Life Expectancy in U.S. Declines for Second Time in Five Years


Suicides, drug overdoses leading culprits

Life expectancy for the average person in the U.S. dropped slightly in 2017, thanks in large part to the continuing rise in drug overdose deaths and suicides.

It marks the second time in recent years that U.S. life expectancy has fallen, according to a new report from the Centers for Disease Control and Prevention.

Babies born in 2017 have an estimated average life expectancy of 78.6 years, according to the report. That’s down from 78.7 years in 2016 and 2015 and 78.9 years in 2014, the researchers said. Prior to 2015, U.S. life expectancy had not declined for several decades.

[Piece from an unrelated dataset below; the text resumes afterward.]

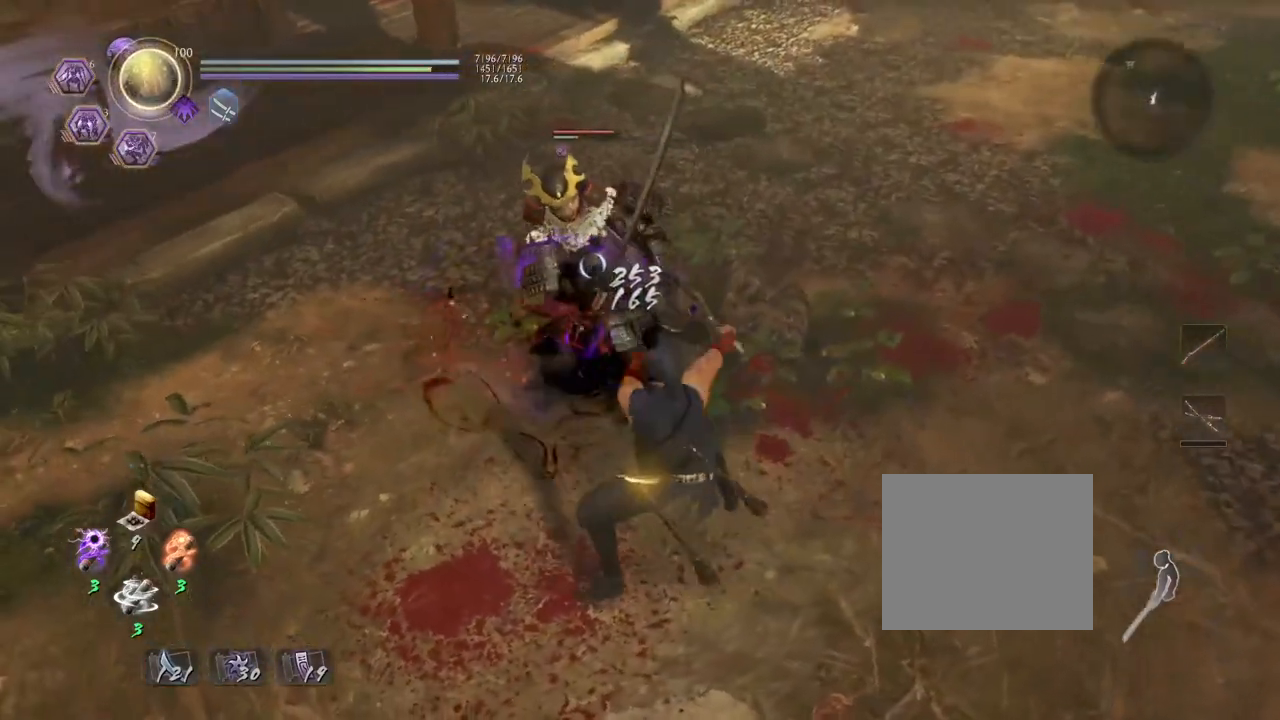
{"buttons": [], "left_stick": "center", "right_stick": "center", "events": []}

The 2017 decline was due to a drop in life expectancy among men, who saw their estimated life expectancy at birth decline from 76.2 years in 2016 to 76.1 years in 2017. Life expectancy for women in 2017 remained unchanged from 2016, at 81.1 years

The report also found that the life expectancy decline was largely due to increases in deaths from unintentional injuries, suicide, and diabetes. Increases in deaths from unintentional injuries—a category that includes accidental drug overdose—played the biggest role in the decline in life expectancy in 2017, the report said.

“Tragically, this troubling trend [in life expectancy]is largely driven by deaths from drug overdose and suicide,” CDC Director Dr. Robert Redfield said in a statement. “Life expectancy gives us a snapshot of the nation’s overall health, and these sobering statistics are a wakeup call that we are losing too many Americans, too early and too often, to conditions that are preventable.”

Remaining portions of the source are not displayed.